Dönüp dönüp “Aydınlanma” üzerine

Ayda iki kez yazdığım gazetemiz “soL”da, kapandığı güne değin çoğunluğu “Aydınlanma” konusunu içeren 42 yazı yayımlamıştım.

Ayrıca, “soL Radyo”da 24 bölümden oluşan “Tarih Boyunca Müzik” adlı haftalık program dizisini de arkadaşlarımızla tamamladık. Gazetemiz kapanıverince hepimizde burukluk yaratan bir süreç yaşanırken geçen hafta arkadaşlar, “soL Portal”da yazmamı istediler. Söz konusu isteği görev sayarak haftalık yazılarımdan ilkini sunuyorum. Eğer yazmamı engelleyen bir durum ortaya çıkmazsa okurlarımız, “mübarek cuma günleri” yazılarımı okuyabilecek.

“soL Portal’daki ilk yazım için nasıl bir konu seçsem acaba?” diye pek uzun düşünmedim. Aydınlanma, yurdumuzun hem temel sorunu hem de başta gelen güncel sorunudur. Bu konuda bir “giriş” yapmak, yerinde olacaktır düşüncesindeyim.

Nedir “Aydınlanma”?

Hocamız Macit Gökberk’e göre “Aydınlanma, insanın düşünme ve değerlendirmede, dinsel dogmalara ve geleneklere bağlı kalmaktan kurtulup kendi aklı, kendi görgüleri ile yaşamını aydınlatmaya girişmesidir.”
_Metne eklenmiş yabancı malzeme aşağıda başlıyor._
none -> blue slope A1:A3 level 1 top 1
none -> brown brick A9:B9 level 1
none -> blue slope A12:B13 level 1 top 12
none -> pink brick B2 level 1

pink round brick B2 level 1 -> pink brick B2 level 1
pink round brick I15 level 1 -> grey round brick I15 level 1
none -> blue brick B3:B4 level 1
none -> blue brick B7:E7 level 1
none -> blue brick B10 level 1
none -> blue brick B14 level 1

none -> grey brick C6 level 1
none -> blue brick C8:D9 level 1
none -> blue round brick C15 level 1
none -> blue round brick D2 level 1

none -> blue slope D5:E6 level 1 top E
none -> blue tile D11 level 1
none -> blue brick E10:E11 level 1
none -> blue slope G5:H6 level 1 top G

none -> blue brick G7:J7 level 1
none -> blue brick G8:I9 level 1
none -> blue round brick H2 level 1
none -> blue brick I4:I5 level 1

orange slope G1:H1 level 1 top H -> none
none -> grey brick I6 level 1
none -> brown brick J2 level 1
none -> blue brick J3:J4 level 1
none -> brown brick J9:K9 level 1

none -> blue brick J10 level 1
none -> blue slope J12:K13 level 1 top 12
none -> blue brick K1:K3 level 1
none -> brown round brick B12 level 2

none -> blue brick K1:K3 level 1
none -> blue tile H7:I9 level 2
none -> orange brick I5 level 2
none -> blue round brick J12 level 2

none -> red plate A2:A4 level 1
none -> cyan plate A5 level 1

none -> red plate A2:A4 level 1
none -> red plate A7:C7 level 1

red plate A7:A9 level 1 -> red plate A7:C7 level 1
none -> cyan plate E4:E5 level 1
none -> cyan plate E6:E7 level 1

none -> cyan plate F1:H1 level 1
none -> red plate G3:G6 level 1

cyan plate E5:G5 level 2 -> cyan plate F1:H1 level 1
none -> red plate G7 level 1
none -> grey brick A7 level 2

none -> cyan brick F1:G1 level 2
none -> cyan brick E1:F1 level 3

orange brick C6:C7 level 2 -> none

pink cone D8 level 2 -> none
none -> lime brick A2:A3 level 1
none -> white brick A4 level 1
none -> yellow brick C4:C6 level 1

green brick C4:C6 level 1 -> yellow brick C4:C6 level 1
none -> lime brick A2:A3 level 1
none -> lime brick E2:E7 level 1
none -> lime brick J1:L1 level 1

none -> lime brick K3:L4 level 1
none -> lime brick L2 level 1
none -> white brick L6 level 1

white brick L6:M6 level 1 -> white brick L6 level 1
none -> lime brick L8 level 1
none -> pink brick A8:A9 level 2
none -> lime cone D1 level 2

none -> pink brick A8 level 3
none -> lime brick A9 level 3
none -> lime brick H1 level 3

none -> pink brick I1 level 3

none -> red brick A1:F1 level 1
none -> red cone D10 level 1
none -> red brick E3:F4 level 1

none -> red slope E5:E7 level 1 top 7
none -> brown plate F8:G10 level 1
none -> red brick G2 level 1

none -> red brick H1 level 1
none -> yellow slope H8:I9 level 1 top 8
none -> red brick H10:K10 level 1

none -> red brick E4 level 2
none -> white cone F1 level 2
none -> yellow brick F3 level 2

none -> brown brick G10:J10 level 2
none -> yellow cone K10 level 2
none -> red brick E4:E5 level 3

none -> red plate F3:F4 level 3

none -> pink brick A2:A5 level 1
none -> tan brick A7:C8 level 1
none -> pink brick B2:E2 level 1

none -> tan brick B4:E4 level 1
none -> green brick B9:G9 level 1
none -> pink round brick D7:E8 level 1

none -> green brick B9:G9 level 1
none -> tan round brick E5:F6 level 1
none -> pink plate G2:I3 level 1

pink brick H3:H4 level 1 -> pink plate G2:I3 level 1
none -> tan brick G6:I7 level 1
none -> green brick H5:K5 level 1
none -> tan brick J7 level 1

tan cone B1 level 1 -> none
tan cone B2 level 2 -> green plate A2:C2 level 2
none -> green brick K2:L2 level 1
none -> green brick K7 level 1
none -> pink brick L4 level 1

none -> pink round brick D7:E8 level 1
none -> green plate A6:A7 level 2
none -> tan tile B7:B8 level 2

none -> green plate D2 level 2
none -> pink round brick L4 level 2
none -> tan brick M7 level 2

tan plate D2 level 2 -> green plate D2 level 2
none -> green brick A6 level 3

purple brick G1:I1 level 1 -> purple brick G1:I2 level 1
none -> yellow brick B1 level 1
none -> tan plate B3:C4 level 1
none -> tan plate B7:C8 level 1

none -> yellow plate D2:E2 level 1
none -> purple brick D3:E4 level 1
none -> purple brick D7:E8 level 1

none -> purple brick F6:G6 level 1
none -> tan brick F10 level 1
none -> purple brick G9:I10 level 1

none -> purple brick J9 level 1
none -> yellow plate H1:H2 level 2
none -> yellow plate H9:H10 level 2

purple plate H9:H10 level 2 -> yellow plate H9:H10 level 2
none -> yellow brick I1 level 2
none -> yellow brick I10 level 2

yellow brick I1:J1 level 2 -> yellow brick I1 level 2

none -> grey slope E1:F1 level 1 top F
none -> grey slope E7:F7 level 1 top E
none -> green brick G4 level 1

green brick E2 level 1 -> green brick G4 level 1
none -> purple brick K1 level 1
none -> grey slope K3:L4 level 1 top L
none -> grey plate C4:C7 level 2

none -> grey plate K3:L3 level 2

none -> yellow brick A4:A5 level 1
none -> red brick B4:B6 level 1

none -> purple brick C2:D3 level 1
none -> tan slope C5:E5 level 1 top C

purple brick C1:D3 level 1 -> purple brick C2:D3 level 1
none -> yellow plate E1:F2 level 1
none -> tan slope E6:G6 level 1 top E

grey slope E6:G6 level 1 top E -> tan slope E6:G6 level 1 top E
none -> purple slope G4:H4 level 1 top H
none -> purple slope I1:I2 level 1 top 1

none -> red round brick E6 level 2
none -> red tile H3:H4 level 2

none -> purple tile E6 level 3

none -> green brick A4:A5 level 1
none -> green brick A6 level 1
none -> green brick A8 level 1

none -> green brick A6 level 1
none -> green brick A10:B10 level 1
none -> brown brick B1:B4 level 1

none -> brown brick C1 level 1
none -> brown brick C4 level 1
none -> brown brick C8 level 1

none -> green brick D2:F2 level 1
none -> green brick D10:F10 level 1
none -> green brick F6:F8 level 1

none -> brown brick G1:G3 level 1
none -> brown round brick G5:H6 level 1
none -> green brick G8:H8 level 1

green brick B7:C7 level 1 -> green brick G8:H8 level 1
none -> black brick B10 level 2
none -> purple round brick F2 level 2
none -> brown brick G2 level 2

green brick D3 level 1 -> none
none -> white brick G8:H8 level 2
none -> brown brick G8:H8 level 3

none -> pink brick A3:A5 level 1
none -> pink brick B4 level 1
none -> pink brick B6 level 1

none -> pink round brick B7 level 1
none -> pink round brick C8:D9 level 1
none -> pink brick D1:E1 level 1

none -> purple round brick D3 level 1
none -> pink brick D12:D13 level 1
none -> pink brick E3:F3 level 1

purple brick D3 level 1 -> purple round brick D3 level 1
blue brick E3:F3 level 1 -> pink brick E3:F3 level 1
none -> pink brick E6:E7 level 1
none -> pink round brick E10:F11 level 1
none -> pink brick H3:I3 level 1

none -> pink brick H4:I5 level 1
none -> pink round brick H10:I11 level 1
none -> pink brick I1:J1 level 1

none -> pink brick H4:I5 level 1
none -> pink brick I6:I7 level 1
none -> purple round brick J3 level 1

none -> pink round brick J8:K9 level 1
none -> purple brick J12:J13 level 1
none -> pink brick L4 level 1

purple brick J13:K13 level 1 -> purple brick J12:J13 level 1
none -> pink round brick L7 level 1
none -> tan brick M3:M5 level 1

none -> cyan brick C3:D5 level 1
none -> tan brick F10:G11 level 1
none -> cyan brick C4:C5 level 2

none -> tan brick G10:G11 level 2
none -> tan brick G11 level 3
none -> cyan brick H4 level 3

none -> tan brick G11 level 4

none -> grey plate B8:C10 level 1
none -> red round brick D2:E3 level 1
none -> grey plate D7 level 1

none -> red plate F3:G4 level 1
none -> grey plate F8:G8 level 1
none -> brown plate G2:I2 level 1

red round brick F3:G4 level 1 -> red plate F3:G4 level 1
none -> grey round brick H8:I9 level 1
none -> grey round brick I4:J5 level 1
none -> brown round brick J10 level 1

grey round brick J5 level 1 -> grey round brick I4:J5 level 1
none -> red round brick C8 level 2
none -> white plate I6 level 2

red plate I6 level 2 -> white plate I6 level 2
Yurdumuzda aydınlanmanın ilk parıltıları, kimi 19. yüzyıl aydınımızda görülmüştür. Toplumumuzda programlı bir aydınlanma hareketi ise eksik yönlerine karşın, cumhuriyetin “kuruluş” döneminde yaşama geçmiştir. Köy enstitülerinin kapatılmasıyla Türkiye’de aydınlanma süreci sona ermiş, ardından düpedüz “kitlelerin karartılması dönemi”ne girilmiştir.

Türkiye’de aydınlanmış nüfusun daha çok hangi bölgelerde olduğunu görmek için, 20. yüzyıldaki seçim sonuçları haritası fikir verebilir. Bugün nereye geldiğimizi ise geçen pazar günü yapılan seçimlerin adaylara göre belirlenen bölgeler haritasına göz atmak yeter görüşündeyim.

Ne dersiniz sevgili okurlar? Dönüp dönüp Aydınlanma konusu üzerinde kafa yoralım diyorum. Yurdumuzu kurtaracak atılım, her aydınlanmış insanımızın bir ucundan tutacağı Aydınlanma’dan geçiyor. Ne dersiniz?